深いため息をついて、机にべたりとうなだれる。

すると、私を一瞥して。



「いやあ、恋わずらいだねー」

「っ!」



しれっと言ってのける麻美。
そんな彼女に驚いて顔を上げる。



昼休み。

何食わぬ顔でお昼ごはんのサンドイッチを頬張っている麻美に思わずたずねた。




「麻美はどこまでわかってるのっ?」




私は聞かれないと話さないタイプだし、麻美は情報通ではあるものの、むやみに探りを入れたりはしない。

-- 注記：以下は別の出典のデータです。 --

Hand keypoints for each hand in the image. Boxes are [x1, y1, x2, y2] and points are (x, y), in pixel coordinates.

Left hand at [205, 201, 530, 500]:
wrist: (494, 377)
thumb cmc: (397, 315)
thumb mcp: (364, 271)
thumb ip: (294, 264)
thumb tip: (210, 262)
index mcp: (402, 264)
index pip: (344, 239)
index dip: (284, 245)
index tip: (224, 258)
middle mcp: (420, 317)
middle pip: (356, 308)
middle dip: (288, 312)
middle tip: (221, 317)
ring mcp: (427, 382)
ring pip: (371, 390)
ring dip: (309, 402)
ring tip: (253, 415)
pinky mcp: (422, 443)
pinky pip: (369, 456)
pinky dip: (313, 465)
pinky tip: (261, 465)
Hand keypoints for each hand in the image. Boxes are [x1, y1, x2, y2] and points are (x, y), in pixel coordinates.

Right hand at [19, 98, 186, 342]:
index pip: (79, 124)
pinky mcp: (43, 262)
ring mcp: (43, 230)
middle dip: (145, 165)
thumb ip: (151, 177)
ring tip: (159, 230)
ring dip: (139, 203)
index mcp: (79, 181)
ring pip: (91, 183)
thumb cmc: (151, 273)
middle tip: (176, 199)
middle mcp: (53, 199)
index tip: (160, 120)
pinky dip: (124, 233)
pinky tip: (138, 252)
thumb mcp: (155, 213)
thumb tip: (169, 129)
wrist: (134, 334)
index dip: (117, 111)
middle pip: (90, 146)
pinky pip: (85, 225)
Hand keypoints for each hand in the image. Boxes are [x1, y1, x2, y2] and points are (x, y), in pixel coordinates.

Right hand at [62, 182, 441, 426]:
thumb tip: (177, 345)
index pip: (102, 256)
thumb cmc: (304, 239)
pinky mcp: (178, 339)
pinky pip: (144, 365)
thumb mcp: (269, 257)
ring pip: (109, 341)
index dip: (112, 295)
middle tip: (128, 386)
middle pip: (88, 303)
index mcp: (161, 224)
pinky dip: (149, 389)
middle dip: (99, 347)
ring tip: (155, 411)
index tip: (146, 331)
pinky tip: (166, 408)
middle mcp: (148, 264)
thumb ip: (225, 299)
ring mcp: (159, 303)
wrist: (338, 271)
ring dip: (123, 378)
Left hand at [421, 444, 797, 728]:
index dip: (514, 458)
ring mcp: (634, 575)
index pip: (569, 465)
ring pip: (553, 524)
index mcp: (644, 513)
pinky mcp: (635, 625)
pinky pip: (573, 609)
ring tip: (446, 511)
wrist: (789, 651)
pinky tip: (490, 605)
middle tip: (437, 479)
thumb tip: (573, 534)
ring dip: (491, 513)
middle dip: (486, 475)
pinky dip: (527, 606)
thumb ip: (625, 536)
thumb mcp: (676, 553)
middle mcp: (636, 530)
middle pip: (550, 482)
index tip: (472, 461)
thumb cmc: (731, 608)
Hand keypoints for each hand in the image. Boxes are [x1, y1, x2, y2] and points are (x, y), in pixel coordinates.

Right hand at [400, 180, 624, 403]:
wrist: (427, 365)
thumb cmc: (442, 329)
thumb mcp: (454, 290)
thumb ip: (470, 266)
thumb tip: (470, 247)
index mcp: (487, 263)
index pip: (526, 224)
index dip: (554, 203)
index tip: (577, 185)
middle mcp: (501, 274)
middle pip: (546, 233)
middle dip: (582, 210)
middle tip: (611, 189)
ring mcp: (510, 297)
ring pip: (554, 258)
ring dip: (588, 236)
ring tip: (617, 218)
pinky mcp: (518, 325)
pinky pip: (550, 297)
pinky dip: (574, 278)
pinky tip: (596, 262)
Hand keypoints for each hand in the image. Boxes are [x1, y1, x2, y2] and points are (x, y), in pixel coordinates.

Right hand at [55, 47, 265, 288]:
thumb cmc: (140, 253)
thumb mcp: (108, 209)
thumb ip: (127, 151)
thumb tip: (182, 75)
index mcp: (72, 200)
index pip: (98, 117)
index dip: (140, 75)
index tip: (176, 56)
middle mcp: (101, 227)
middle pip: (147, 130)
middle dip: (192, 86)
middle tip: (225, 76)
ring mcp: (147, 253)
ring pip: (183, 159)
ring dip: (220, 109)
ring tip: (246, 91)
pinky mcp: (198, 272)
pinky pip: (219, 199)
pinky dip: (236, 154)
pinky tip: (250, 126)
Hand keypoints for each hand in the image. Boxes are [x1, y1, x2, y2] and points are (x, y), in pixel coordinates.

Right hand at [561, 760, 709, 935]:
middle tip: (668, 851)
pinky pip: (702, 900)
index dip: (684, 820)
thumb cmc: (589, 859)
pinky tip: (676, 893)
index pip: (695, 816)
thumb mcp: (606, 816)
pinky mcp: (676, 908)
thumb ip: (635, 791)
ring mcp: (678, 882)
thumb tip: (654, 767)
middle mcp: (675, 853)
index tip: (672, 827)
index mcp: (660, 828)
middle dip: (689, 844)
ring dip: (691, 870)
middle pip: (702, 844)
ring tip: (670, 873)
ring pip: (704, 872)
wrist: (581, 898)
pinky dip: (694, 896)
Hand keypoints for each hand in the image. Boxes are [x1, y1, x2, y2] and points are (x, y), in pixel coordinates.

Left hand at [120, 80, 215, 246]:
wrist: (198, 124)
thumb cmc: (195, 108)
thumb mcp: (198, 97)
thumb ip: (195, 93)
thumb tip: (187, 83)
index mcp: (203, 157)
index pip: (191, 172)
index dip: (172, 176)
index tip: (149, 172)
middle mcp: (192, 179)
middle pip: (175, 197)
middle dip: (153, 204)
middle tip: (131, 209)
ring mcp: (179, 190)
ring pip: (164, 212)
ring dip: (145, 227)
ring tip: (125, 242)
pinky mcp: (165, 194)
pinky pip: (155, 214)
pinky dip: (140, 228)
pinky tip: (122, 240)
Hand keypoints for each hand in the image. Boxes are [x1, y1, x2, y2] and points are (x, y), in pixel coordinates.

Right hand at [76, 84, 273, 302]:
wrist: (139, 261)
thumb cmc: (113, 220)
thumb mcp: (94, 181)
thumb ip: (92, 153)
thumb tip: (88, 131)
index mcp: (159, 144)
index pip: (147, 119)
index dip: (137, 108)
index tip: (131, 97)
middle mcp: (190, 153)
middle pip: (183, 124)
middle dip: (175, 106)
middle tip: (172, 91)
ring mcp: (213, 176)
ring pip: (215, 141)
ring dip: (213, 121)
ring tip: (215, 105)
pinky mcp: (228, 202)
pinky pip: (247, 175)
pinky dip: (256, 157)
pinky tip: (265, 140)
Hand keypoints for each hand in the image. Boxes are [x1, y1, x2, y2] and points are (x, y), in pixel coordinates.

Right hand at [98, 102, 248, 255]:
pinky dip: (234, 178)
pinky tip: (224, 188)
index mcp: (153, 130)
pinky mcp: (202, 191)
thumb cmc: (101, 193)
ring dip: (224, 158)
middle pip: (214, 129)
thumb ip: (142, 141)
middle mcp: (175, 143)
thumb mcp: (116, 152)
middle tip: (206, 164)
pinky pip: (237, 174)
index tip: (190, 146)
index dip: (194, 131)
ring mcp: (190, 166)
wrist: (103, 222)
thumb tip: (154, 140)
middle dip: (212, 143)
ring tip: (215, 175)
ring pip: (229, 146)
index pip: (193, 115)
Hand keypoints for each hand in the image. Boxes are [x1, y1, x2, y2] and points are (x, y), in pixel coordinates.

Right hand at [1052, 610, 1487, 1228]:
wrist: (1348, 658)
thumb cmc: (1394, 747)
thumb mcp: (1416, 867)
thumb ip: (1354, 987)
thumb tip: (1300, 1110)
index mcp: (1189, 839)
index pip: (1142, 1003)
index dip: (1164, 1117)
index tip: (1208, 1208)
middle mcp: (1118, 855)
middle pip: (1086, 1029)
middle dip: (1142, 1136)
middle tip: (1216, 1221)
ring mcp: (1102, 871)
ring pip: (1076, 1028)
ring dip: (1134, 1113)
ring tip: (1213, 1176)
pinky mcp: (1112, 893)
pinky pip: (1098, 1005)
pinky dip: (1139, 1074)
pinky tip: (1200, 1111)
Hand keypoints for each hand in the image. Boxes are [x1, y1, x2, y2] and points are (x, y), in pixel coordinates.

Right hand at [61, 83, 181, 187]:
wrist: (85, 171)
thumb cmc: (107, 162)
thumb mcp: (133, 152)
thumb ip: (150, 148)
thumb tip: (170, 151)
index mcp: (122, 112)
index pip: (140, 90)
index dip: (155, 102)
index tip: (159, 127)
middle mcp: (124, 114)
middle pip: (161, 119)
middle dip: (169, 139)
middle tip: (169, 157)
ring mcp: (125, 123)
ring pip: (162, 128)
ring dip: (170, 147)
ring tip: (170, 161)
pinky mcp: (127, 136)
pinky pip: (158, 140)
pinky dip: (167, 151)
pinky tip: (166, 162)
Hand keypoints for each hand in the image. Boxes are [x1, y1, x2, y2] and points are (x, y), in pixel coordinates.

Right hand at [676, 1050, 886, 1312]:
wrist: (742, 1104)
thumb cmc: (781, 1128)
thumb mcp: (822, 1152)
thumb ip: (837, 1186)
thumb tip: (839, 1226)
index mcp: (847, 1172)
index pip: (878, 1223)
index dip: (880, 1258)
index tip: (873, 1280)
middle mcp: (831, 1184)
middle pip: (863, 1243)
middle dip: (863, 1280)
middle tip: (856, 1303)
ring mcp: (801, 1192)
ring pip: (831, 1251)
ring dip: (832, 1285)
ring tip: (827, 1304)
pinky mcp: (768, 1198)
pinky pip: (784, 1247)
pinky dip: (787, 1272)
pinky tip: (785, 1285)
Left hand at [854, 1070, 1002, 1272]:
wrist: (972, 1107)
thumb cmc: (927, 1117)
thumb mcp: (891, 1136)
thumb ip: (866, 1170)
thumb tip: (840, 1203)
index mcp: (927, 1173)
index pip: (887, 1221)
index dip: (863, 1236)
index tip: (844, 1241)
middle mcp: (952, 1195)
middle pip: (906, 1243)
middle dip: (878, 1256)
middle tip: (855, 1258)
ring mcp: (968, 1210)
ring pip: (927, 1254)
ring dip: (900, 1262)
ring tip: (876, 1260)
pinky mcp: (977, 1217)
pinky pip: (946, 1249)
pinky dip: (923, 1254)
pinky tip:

毎日何かと一緒にいるけれど、麻美には話していないことも多いのだ。


だから、知らないはず……なのに。




「仁科くんとのこと、色々吹っ切れたんでしょー?」

「なんでそれを……!」

「結構顔に出やすいよねー、花乃って」

「……うそ」




思わず顔をぺたぺたと触る。
そんな私に麻美はくすくす笑って。




「それで、佐和くんにご執心ってところでしょ」

「う、」



バレバレだ。
筒抜けにもほどがある。




「花乃が佐和くんかー」

「……ひとに言われると余計に違和感」




私が侑吏くんのことを好き。

言葉にすると、やっぱり変っていうか。むずかゆいというか。